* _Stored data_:
# # #

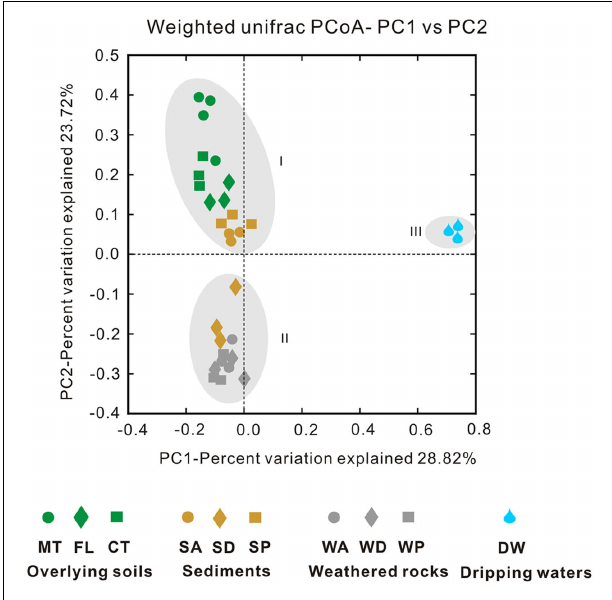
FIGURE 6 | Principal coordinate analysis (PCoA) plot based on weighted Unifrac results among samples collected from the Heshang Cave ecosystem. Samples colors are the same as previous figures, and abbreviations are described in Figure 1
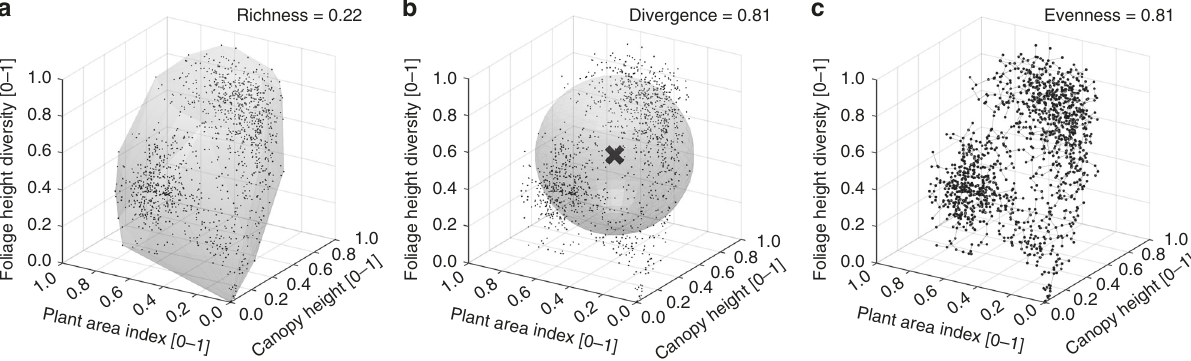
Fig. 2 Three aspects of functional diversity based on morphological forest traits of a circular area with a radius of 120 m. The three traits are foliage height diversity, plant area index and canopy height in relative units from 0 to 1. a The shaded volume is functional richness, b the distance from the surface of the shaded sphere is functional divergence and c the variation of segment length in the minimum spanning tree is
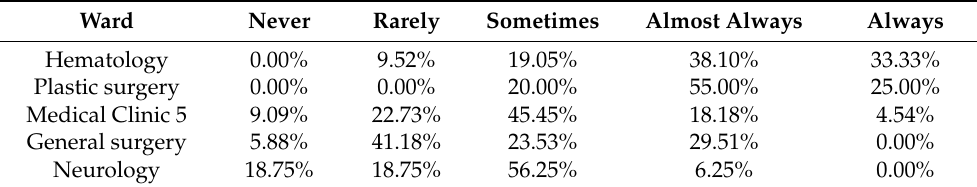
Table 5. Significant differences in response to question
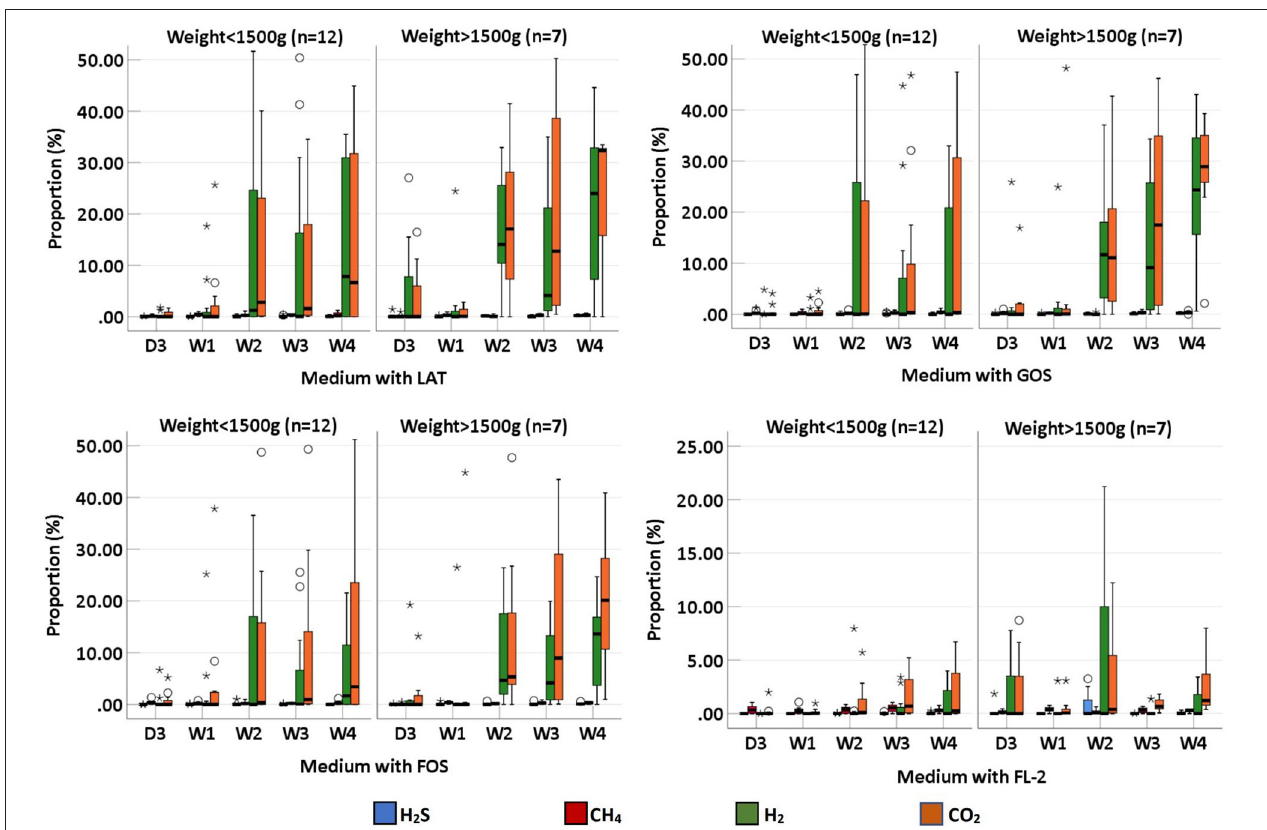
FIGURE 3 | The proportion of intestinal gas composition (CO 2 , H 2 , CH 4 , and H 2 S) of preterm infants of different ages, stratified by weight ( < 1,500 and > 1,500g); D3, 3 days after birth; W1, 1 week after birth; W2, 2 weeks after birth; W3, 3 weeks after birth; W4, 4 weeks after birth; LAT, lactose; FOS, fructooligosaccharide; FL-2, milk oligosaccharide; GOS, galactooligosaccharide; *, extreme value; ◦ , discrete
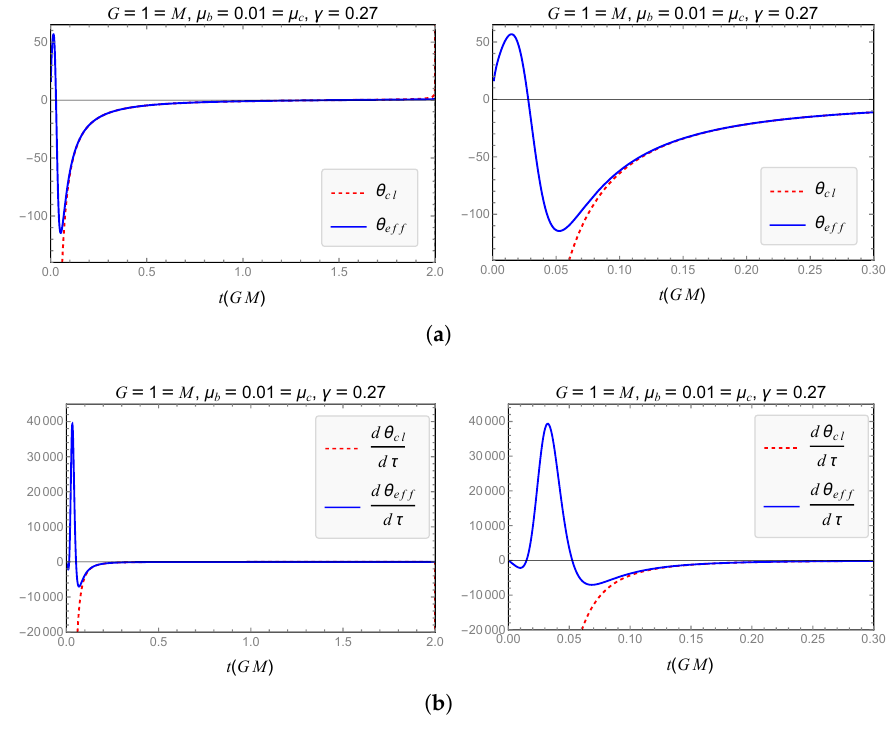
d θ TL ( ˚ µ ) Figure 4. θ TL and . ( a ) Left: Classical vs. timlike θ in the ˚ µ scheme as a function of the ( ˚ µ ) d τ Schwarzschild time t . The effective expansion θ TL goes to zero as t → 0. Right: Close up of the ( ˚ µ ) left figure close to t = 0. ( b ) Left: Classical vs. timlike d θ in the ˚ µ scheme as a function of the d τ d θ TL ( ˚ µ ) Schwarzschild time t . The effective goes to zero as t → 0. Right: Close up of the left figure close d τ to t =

# # #

* _Problem requirements_:
Exact copy, no pictures: set down all the entries again as they stand.

* _Result of the exercise_:
FIGURE 6 | Principal coordinate analysis (PCoA) plot based on weighted Unifrac results among samples collected from the Heshang Cave ecosystem. Samples colors are the same as previous figures, and abbreviations are described in Figure 1
Fig. 2 Three aspects of functional diversity based on morphological forest traits of a circular area with a radius of 120 m. The three traits are foliage height diversity, plant area index and canopy height in relative units from 0 to 1. a The shaded volume is functional richness, b the distance from the surface of the shaded sphere is functional divergence and c the variation of segment length in the minimum spanning tree is
Table 5. Significant differences in response to question
FIGURE 3 | The proportion of intestinal gas composition (CO 2 , H 2 , CH 4 , and H 2 S) of preterm infants of different ages, stratified by weight ( < 1,500 and > 1,500g); D3, 3 days after birth; W1, 1 week after birth; W2, 2 weeks after birth; W3, 3 weeks after birth; W4, 4 weeks after birth; LAT, lactose; FOS, fructooligosaccharide; FL-2, milk oligosaccharide; GOS, galactooligosaccharide; *, extreme value; ◦ , discrete
d θ TL ( ˚ µ ) Figure 4. θ TL and . ( a ) Left: Classical vs. timlike θ in the ˚ µ scheme as a function of the ( ˚ µ ) d τ Schwarzschild time t . The effective expansion θ TL goes to zero as t → 0. Right: Close up of the ( ˚ µ ) left figure close to t = 0. ( b ) Left: Classical vs. timlike d θ in the ˚ µ scheme as a function of the d τ d θ TL ( ˚ µ ) Schwarzschild time t . The effective goes to zero as t → 0. Right: Close up of the left figure close d τ to t =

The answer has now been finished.